O título nacional do filme, “Mortos de Fome”, até que não é ruim, tendo relação com a história, mas num primeiro momento o nome acaba ficando associado a uma comédia de humor negro. E o ideal seria traduzir literalmente o original “Ravenous” para algo como “Voraz” (nome adotado na distribuição no México), ou “Insaciável” (nome em Portugal), “Devorador”, ou ainda “Faminto”.
O elenco é formado por um time competente de atores onde destacam-se Guy Pearce, Robert Carlyle, David Arquette e Jeffrey Jones. O primeiro nasceu na Inglaterra em 1967 e tem filmes importantes na carreira como “Los Angeles, Cidade Proibida” (97), “Amnésia” e “Regras do Jogo” (ambos de 2000), e “O Conde de Monte Cristo” e “A Máquina do Tempo” (ambos de 2002). O escocês Robert Carlyle nasceu em 1961 e sua filmografia conta com aproximadamente 30 trabalhos, sendo bem conhecido por sua atuação no cultuado “Trainspotting – Sem Limites” (96), além de “A Praia” (2000), ambos de Danny Boyle, e “Baladas, Rachas e Um Louco de Kilt” (2001), ao lado de Samuel L. Jackson. Já David Arquette é americano do Estado da Virginia, nascido em 1971 e conhecido especialmente como o policial Dewey na trilogia “Pânico”, criada por Wes Craven e iniciada em 1996, além do drama da Segunda Guerra Mundial “Cinzas da Guerra” (2001) e pela divertida paródia de horror “Malditas Aranhas! (2002). E completando a equipe de protagonistas principais, tem o veterano Jeffrey Jones, ator americano nascido em 1947 e que teve participações em filmes como “Os Fantasmas Se Divertem” (88), “Ed Wood” (94) e “A Lenda do Cavaleiro Sem Cabeça” (99), todos de Tim Burton.

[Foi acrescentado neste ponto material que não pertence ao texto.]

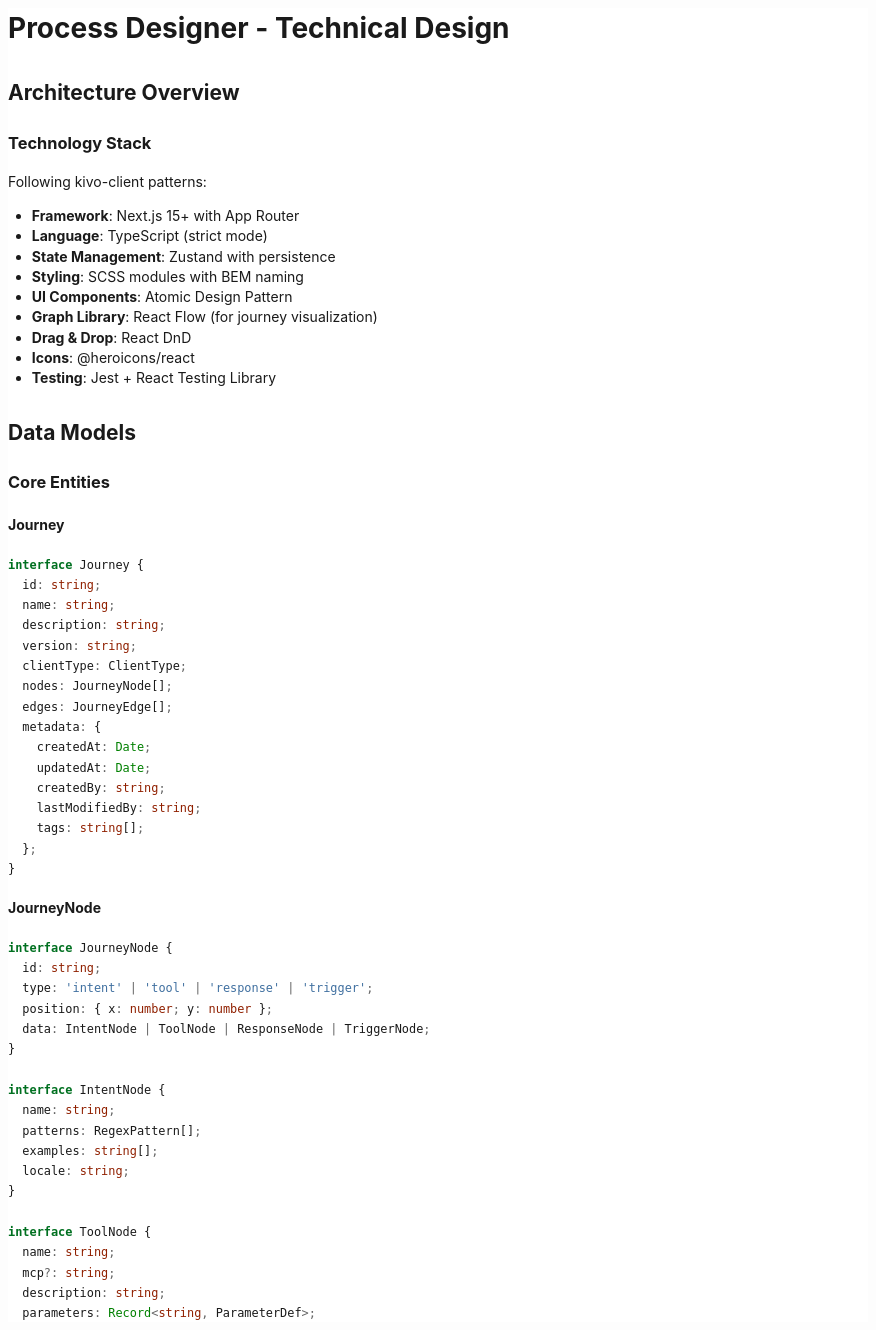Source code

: # Process Designer - Technical Design

## Architecture Overview

### Technology Stack
Following kivo-client patterns:
- **Framework**: Next.js 15+ with App Router
- **Language**: TypeScript (strict mode)
- **State Management**: Zustand with persistence
- **Styling**: SCSS modules with BEM naming
- **UI Components**: Atomic Design Pattern
- **Graph Library**: React Flow (for journey visualization)
- **Drag & Drop**: React DnD
- **Icons**: @heroicons/react
- **Testing**: Jest + React Testing Library

## Data Models

### Core Entities

#### Journey
```typescript
interface Journey {
  id: string;
  name: string;
  description: string;
  version: string;
  clientType: ClientType;
  nodes: JourneyNode[];
  edges: JourneyEdge[];
  metadata: {
    createdAt: Date;
    updatedAt: Date;
    createdBy: string;
    lastModifiedBy: string;
    tags: string[];
  };
}
```

#### JourneyNode
```typescript
interface JourneyNode {
  id: string;
  type: 'intent' | 'tool' | 'response' | 'trigger';
  position: { x: number; y: number };
  data: IntentNode | ToolNode | ResponseNode | TriggerNode;
}

interface IntentNode {
  name: string;
  patterns: RegexPattern[];
  examples: string[];
  locale: string;
}

interface ToolNode {
  name: string;
  mcp?: string;
  description: string;
  parameters: Record<string, ParameterDef>;
```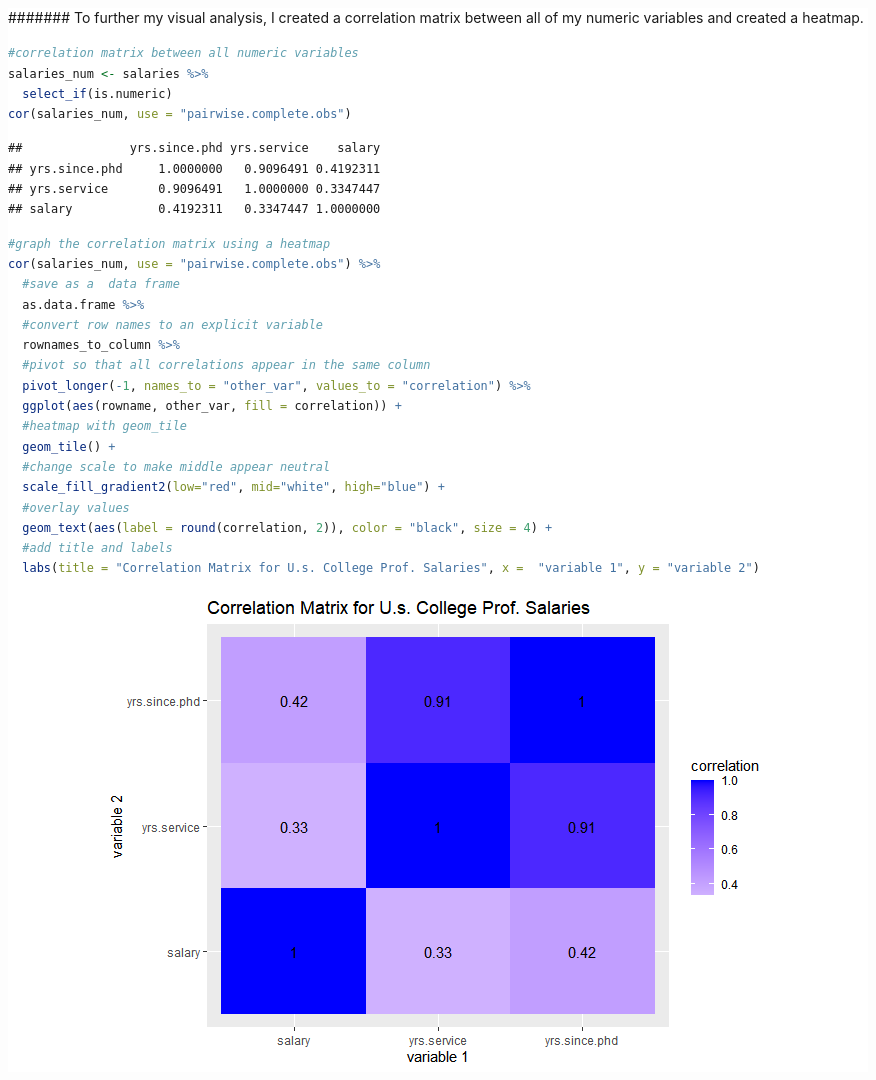 ####### To further my visual analysis, I created a correlation matrix between all of my numeric variables and created a heatmap.

``` r
#correlation matrix between all numeric variables
salaries_num <- salaries %>%
  select_if(is.numeric)
cor(salaries_num, use = "pairwise.complete.obs")
```

    ##               yrs.since.phd yrs.service    salary
    ## yrs.since.phd     1.0000000   0.9096491 0.4192311
    ## yrs.service       0.9096491   1.0000000 0.3347447
    ## salary            0.4192311   0.3347447 1.0000000

``` r
#graph the correlation matrix using a heatmap
cor(salaries_num, use = "pairwise.complete.obs") %>%
  #save as a  data frame
  as.data.frame %>%
  #convert row names to an explicit variable
  rownames_to_column %>%
  #pivot so that all correlations appear in the same column
  pivot_longer(-1, names_to = "other_var", values_to = "correlation") %>%
  ggplot(aes(rowname, other_var, fill = correlation)) +
  #heatmap with geom_tile
  geom_tile() +
  #change scale to make middle appear neutral
  scale_fill_gradient2(low="red", mid="white", high="blue") +
  #overlay values
  geom_text(aes(label = round(correlation, 2)), color = "black", size = 4) +
  #add title and labels
  labs(title = "Correlation Matrix for U.s. College Prof. Salaries", x =  "variable 1", y = "variable 2")
```

<img src="Project-2_files/figure-gfm/unnamed-chunk-3-1.png" style="display: block; margin: auto;" />
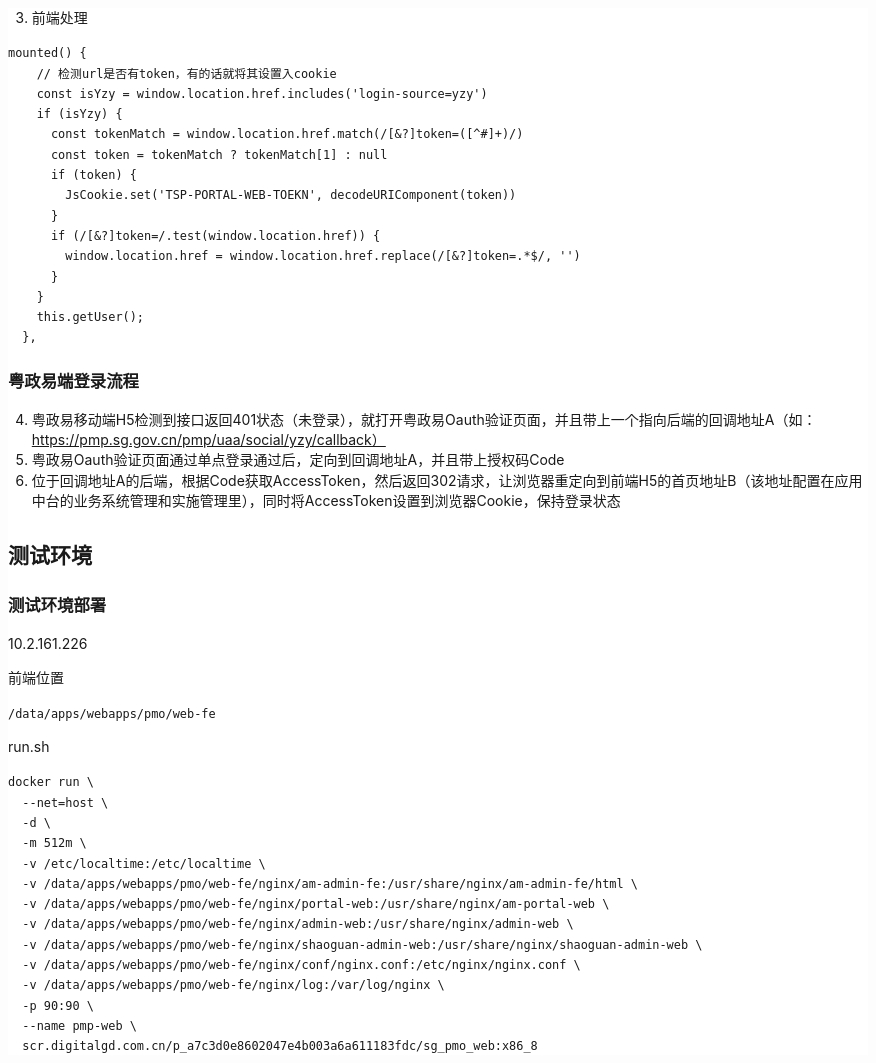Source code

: 3. 前端处理

```
mounted() {
    // 检测url是否有token，有的话就将其设置入cookie
    const isYzy = window.location.href.includes('login-source=yzy')
    if (isYzy) {
      const tokenMatch = window.location.href.match(/[&?]token=([^#]+)/)
      const token = tokenMatch ? tokenMatch[1] : null
      if (token) {
        JsCookie.set('TSP-PORTAL-WEB-TOEKN', decodeURIComponent(token))
      }
      if (/[&?]token=/.test(window.location.href)) {
        window.location.href = window.location.href.replace(/[&?]token=.*$/, '')
      }
    }
    this.getUser();
  },
```



### 粤政易端登录流程

4. 粤政易移动端H5检测到接口返回401状态（未登录），就打开粤政易Oauth验证页面，并且带上一个指向后端的回调地址A（如：https://pmp.sg.gov.cn/pmp/uaa/social/yzy/callback）
5. 粤政易Oauth验证页面通过单点登录通过后，定向到回调地址A，并且带上授权码Code
6. 位于回调地址A的后端，根据Code获取AccessToken，然后返回302请求，让浏览器重定向到前端H5的首页地址B（该地址配置在应用中台的业务系统管理和实施管理里），同时将AccessToken设置到浏览器Cookie，保持登录状态

## 测试环境

### 测试环境部署

10.2.161.226

前端位置

```
/data/apps/webapps/pmo/web-fe
```

run.sh

```
docker run \
  --net=host \
  -d \
  -m 512m \
  -v /etc/localtime:/etc/localtime \
  -v /data/apps/webapps/pmo/web-fe/nginx/am-admin-fe:/usr/share/nginx/am-admin-fe/html \
  -v /data/apps/webapps/pmo/web-fe/nginx/portal-web:/usr/share/nginx/am-portal-web \
  -v /data/apps/webapps/pmo/web-fe/nginx/admin-web:/usr/share/nginx/admin-web \
  -v /data/apps/webapps/pmo/web-fe/nginx/shaoguan-admin-web:/usr/share/nginx/shaoguan-admin-web \
  -v /data/apps/webapps/pmo/web-fe/nginx/conf/nginx.conf:/etc/nginx/nginx.conf \
  -v /data/apps/webapps/pmo/web-fe/nginx/log:/var/log/nginx \
  -p 90:90 \
  --name pmp-web \
  scr.digitalgd.com.cn/p_a7c3d0e8602047e4b003a6a611183fdc/sg_pmo_web:x86_8
```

Curiosamente, “Mortos de Fome” seria no início dirigido pelo cineasta nascido na Macedônia Milcho Manchevski, que foi logo substituído por Antonia Bird, a pedido do ator Robert Carlyle, que já havia trabalhado várias vezes com a diretora.
“Coma para viver. Não viva para comer” – Ben Franklin, estadista e filósofo americano (1706-1790)
“Mortos de Fome” (Ravenous, 1999) # 217 – data: 21/01/04 – avaliação: 8 (de 0 a 10)
site: www.bocadoinferno.com / blog: www.juvenatrix.blogspot.com (postado em 25/01/06)
Mortos de Fome (Ravenous, Estados Unidos / Inglaterra / México / República Tcheca / Eslováquia, 1999). 20th Century Fox. Duração: 98 minutos. Direção de Antonia Bird. Roteiro de Ted Griffin. Produção de Adam Fields e David Heyman. Produção Executiva de Tim Van Rellin. Música de Damon Albarn e Michael Nyman. Fotografia de Anthony B. Richmond. Edição de Neil Farrell e Geraint Huw Reynolds. Desenho de Produção de Bryce Perrin. Direção de Arte de Adam O’Neil e Karel Vacek. Efeitos Especiais de Terry Glass. Maquiagem de Fae Hammond. Elenco: Guy Pearce (Capitão John Boyd), Robert Carlyle (Coronel Ives / F. W. Colquhoun), David Arquette (Soldado Cleaves), Jeremy Davies (Soldado Toffler), Jeffrey Jones (Coronel Hart), John Spencer (General Slauson), Stephen Spinella (Major Knox), Neal McDonough (Soldado Reich), Joseph Running Fox (George), Sheila Tousey (Martha).